**WORK ORDER**
Your answer must contain each line of the listing in which "Hernández" appears, copied in full.

***** DATA *****

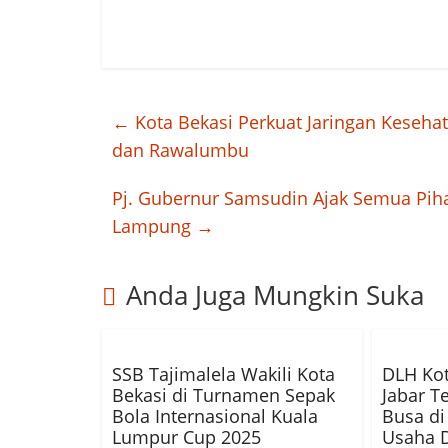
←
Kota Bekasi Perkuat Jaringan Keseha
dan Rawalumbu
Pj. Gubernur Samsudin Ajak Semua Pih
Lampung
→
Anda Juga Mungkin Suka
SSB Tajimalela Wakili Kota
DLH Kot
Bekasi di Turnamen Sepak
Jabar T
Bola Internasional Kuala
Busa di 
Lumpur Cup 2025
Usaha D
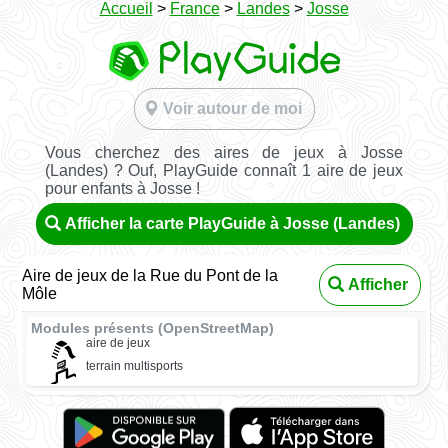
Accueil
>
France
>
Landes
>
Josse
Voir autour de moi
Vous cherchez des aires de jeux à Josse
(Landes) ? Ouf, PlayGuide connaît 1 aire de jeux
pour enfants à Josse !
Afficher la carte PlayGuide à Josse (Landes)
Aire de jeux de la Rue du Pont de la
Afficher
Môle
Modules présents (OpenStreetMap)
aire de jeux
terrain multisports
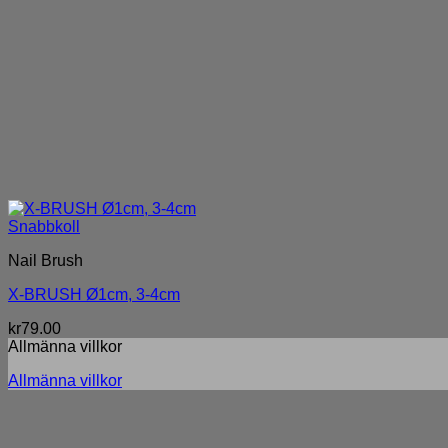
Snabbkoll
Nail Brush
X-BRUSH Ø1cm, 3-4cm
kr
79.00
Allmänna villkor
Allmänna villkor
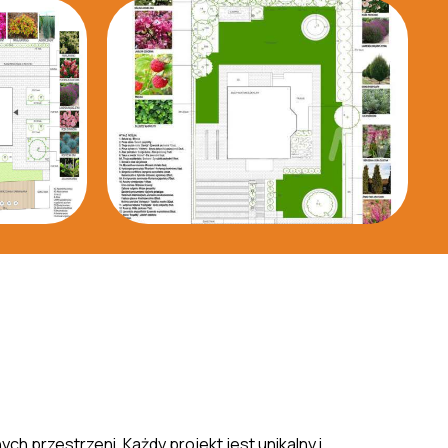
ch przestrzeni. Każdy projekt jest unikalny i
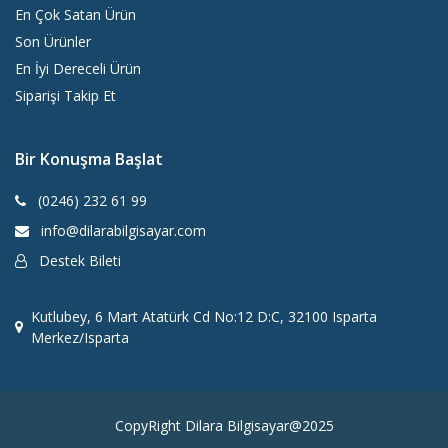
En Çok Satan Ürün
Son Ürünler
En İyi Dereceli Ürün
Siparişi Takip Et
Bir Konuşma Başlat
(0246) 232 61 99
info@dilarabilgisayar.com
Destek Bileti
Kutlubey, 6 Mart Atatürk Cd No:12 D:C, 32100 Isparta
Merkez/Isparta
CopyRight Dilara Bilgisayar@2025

*****
***** DATA *****

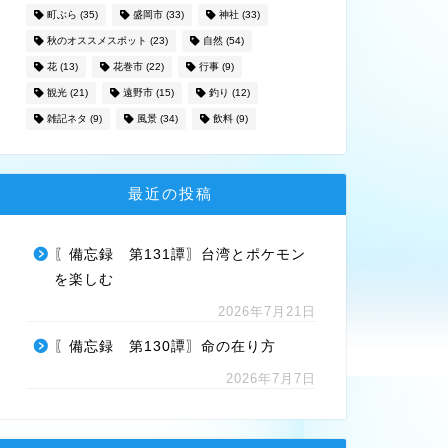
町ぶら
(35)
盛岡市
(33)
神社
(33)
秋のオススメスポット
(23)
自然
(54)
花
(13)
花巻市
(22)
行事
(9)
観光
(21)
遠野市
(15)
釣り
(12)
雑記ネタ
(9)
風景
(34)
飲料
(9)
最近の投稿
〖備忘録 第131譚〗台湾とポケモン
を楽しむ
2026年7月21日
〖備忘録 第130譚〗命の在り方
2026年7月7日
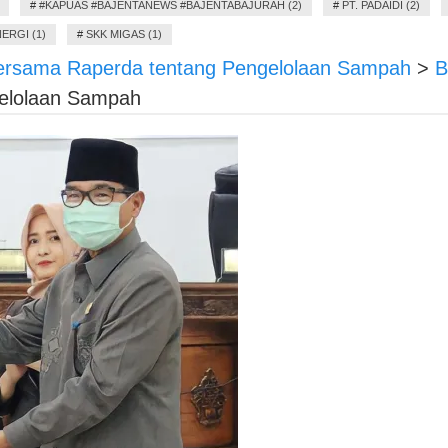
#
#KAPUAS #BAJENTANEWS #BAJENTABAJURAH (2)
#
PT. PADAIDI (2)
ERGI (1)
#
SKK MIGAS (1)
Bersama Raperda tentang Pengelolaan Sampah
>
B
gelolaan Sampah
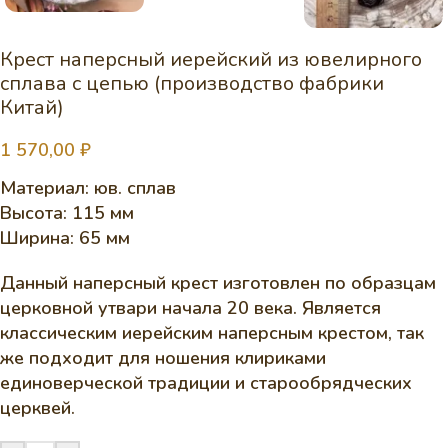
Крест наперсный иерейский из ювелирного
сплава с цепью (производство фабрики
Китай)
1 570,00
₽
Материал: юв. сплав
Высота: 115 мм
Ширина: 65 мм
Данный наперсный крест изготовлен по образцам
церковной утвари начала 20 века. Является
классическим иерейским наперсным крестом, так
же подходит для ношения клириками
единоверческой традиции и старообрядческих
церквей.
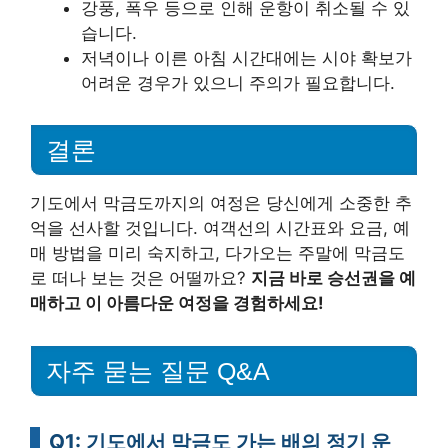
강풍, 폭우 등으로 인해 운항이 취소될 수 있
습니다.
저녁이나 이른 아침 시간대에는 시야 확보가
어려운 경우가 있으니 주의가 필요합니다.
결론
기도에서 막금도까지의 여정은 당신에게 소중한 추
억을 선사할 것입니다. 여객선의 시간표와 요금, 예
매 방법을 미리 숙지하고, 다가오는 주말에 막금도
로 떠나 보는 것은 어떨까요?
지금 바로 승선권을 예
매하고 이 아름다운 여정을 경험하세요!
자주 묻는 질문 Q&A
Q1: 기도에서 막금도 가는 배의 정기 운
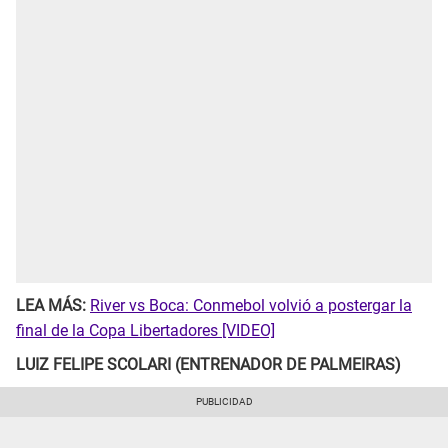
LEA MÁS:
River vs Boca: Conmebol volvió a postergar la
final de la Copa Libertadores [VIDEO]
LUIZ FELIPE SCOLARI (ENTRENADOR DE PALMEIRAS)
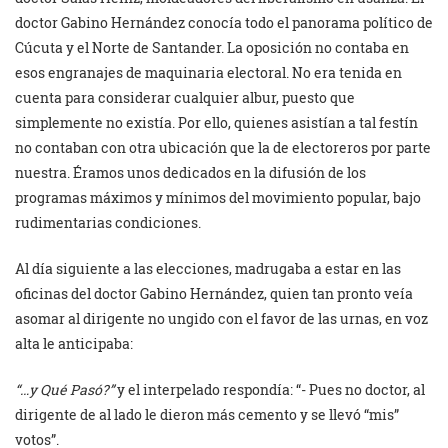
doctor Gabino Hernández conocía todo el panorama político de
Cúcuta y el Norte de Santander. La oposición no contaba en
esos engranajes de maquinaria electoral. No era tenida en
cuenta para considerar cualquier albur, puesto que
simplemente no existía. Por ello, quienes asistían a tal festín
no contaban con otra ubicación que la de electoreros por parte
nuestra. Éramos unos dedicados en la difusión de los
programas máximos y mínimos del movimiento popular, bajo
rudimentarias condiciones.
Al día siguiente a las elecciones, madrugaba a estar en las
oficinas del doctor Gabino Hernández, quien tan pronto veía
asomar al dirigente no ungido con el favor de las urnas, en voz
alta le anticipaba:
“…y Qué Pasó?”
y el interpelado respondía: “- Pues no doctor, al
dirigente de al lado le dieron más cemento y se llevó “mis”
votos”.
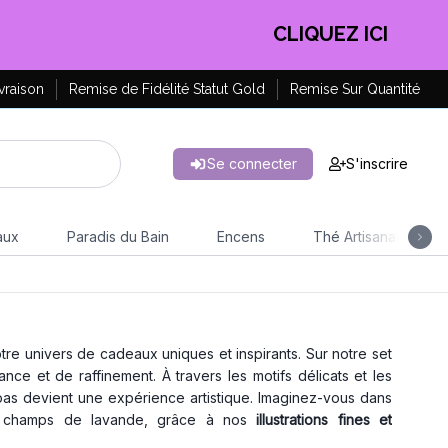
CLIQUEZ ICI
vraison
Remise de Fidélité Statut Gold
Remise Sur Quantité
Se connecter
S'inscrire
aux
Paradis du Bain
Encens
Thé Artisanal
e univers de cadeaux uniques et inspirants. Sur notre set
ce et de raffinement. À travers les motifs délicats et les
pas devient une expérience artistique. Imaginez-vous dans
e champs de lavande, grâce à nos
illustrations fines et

*****

**WRITTEN RESPONSE**
doctor Gabino Hernández conocía todo el panorama político de
oficinas del doctor Gabino Hernández, quien tan pronto veía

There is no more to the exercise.